The Catholic application is not to renounce excellence or avoid beauty — the tradition of Michelangelo, Bach, and Dante stands as witness against that misreading. It is to examine the telos, the destination, of our striving. The practical question Qoheleth presses on the modern Catholic is: For whom am I building this? The reflexive "for myself" of verses 4–6 is the diagnostic. Every project, relationship, acquisition, or achievement that is finally ordered only to the self will produce the verse 11 reckoning sooner or later — with interest. The spiritual practice this passage invites is regular contemplative stocktaking: not the paralysis of scrupulosity, but the honest question Augustine asked of himself — What do I love when I love my God? — which necessarily entails asking what I love when I love everything else.
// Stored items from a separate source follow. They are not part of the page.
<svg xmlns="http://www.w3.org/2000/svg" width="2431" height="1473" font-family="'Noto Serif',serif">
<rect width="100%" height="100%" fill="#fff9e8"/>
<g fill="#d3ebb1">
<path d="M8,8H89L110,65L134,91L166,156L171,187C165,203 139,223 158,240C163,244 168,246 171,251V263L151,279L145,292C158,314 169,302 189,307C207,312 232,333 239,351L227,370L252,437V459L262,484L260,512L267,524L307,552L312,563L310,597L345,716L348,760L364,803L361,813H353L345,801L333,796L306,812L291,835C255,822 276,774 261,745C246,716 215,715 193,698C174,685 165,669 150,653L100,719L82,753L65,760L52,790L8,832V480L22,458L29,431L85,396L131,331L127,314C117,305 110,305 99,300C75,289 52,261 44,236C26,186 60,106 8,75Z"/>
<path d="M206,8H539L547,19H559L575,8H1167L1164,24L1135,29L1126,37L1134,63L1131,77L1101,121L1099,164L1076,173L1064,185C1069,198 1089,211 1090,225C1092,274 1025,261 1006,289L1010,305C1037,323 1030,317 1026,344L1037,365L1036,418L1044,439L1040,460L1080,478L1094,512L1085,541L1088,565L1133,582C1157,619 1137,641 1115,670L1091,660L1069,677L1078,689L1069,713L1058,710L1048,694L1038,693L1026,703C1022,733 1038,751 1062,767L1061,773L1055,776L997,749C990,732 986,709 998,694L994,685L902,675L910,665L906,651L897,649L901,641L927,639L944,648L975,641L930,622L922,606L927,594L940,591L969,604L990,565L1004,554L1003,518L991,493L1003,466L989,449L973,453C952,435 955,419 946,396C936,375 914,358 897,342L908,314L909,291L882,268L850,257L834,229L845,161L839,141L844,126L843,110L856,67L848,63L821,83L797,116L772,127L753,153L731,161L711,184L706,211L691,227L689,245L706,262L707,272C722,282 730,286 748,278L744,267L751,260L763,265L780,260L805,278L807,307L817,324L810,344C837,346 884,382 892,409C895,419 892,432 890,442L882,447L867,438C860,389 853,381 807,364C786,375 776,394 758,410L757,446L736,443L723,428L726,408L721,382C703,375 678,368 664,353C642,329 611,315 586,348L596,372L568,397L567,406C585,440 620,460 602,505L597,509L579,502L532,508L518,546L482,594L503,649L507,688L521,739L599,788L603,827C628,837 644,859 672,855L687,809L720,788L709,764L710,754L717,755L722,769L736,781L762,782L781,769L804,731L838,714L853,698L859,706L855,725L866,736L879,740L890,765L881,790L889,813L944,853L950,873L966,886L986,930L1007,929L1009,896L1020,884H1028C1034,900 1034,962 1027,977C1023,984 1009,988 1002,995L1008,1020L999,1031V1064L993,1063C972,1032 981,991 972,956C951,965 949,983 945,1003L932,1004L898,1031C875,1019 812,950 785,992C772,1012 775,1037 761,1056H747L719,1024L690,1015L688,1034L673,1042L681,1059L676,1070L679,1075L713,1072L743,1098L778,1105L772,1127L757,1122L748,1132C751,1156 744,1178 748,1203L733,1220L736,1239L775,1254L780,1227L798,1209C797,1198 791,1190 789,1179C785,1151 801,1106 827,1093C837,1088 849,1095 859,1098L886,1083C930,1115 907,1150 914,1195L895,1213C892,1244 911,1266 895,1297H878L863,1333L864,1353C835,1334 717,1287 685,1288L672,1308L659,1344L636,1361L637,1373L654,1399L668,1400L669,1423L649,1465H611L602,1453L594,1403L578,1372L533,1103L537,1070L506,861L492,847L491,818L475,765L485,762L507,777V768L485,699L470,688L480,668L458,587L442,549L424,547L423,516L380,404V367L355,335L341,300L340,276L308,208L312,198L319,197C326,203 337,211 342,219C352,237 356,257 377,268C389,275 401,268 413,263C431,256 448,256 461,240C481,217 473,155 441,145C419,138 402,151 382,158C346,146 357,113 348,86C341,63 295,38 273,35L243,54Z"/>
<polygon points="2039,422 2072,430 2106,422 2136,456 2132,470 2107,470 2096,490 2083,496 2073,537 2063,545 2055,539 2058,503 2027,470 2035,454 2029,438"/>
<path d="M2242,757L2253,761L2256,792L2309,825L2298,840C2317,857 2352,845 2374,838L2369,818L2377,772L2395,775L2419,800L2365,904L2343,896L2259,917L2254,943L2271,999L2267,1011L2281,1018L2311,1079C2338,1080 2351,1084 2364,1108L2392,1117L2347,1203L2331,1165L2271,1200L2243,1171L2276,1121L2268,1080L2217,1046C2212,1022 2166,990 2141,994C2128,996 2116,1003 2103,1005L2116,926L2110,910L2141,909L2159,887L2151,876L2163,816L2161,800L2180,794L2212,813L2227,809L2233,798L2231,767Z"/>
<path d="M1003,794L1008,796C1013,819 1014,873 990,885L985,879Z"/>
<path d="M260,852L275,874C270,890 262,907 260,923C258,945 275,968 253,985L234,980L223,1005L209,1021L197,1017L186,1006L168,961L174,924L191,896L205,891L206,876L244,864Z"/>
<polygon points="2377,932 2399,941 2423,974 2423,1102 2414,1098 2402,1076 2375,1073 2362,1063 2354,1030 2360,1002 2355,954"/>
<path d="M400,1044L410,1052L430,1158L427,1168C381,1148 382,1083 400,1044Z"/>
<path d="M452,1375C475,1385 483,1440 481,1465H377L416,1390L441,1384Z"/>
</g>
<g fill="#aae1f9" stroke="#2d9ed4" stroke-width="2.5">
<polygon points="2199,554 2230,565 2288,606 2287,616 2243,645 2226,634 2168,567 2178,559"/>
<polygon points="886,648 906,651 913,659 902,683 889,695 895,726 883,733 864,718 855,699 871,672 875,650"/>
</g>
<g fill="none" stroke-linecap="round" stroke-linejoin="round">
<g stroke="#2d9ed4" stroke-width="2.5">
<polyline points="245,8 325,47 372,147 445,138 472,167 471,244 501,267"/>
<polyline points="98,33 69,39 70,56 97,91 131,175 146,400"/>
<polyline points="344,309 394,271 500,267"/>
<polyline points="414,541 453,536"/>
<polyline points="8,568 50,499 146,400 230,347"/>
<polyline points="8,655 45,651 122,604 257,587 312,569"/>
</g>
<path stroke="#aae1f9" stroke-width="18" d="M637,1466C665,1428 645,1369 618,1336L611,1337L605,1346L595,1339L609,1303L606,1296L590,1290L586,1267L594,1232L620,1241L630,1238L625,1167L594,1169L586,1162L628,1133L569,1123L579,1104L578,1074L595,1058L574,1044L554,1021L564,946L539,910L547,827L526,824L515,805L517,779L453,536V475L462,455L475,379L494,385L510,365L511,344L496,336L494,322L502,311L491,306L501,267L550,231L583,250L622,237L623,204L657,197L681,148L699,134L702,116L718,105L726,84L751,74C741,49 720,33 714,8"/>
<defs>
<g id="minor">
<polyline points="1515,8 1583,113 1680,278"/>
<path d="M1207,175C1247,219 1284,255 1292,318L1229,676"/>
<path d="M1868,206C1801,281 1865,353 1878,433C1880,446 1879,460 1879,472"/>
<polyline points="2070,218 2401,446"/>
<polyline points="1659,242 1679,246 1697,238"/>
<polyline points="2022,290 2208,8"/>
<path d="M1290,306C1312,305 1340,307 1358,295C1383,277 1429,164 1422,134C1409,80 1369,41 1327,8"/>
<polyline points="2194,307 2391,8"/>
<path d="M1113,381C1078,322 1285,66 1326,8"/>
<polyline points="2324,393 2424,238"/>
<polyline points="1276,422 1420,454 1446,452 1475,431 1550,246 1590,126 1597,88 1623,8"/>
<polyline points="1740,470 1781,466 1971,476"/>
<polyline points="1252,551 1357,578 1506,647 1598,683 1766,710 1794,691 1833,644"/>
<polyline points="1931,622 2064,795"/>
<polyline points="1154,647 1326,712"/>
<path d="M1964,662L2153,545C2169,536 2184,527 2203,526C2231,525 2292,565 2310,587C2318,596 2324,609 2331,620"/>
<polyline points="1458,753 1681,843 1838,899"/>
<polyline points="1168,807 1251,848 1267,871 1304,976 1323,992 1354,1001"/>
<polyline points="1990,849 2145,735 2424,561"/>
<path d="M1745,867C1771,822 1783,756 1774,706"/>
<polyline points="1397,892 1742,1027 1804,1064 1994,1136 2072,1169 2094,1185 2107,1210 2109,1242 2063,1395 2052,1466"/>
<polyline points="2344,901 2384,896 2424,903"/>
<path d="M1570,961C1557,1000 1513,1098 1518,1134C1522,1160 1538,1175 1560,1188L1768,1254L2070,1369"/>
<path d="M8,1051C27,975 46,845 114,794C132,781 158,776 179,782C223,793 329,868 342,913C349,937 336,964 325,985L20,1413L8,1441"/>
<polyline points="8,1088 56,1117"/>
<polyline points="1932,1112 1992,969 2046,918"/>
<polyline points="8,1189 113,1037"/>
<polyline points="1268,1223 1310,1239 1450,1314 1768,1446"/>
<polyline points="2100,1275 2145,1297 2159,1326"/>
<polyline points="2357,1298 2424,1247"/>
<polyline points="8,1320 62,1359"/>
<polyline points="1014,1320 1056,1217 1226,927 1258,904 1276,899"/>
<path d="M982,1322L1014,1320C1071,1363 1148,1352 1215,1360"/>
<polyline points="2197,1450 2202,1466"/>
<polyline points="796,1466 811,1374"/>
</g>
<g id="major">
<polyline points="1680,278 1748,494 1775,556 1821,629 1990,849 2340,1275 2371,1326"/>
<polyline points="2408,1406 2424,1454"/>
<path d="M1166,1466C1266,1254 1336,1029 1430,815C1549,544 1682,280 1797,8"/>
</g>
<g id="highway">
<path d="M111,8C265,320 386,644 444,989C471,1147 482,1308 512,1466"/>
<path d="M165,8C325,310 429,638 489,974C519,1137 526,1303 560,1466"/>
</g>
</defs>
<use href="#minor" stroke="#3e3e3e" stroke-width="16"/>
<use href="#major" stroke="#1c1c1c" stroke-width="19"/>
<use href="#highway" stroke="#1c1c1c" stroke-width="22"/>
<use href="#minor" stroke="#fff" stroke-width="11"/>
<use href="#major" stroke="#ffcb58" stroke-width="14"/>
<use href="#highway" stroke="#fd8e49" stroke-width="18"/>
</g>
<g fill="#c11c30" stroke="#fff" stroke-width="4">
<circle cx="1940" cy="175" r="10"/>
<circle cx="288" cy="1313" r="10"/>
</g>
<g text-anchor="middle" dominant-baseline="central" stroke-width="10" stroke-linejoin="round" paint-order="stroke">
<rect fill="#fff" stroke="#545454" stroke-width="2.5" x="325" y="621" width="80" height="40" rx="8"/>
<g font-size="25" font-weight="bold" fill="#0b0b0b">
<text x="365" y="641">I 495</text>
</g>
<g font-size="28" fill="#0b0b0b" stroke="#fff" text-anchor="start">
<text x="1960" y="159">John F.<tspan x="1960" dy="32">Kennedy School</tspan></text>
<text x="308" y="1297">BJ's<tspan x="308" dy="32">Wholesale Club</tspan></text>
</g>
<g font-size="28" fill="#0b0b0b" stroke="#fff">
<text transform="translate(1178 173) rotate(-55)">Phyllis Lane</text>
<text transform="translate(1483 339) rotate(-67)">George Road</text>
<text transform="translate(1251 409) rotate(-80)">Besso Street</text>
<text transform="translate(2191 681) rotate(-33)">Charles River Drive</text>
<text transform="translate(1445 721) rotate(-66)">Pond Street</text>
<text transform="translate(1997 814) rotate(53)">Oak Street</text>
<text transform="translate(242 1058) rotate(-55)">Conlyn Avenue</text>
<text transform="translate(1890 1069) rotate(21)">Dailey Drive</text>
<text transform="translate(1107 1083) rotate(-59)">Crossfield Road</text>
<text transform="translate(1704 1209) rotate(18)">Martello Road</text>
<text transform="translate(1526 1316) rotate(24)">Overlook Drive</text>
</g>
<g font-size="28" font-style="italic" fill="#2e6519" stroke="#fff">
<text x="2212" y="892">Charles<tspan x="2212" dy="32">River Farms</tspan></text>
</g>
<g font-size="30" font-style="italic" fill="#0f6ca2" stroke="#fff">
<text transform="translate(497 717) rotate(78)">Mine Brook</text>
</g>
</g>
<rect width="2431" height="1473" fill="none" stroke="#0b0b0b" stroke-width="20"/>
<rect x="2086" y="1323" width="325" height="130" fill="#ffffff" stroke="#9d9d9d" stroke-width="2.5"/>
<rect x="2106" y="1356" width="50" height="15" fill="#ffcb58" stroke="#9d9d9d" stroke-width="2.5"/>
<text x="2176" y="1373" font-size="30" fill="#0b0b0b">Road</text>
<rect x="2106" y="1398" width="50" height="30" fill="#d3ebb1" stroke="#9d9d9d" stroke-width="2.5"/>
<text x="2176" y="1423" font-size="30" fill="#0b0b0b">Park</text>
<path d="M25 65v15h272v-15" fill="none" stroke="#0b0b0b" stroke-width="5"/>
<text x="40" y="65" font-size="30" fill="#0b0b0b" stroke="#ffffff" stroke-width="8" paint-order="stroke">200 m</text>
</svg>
Verse 10: The Unrestrained Will "Whatever my eyes desired, I didn't keep from them" is a direct echo of the Edenic temptation narrative: Eve "saw that the tree was good for food, and that it was a delight to the eyes" (Gen 3:6). Qoheleth has lived out, with unparalleled resources, the logic of unchecked desire — and he reports the result not with scandal but with cold precision. Notably, he acknowledges that there was joy in the labor itself, a genuine if partial good. This is important: the Catholic reading does not require that earthly goods be illusory. The problem is not the joy, but that this joy was the entirety of his "portion" — a word (חֵלֶק, ḥeleq) that in Ecclesiastes consistently signals the painful limitation of what life "under the sun" alone can give.
Verse 11: The Verdict The pivot comes with "then I looked" — a moment of contemplative retrospection, not reactive despair. Hevel (vanity, breath, vapor) and "chasing after wind" (re'ut ruaḥ) together frame the accumulation not as destructive but as ontologically insufficient: it dissipates, it cannot be grasped, it leaves no lasting profit (yitron). The word yitron — unique to Ecclesiastes in the Hebrew Bible — carries an economic connotation: surplus, remainder, something left over after the accounting is done. The question Qoheleth presses is: when everything under the sun has been spent and counted, what remains? The honest answer to that question is the beginning of wisdom.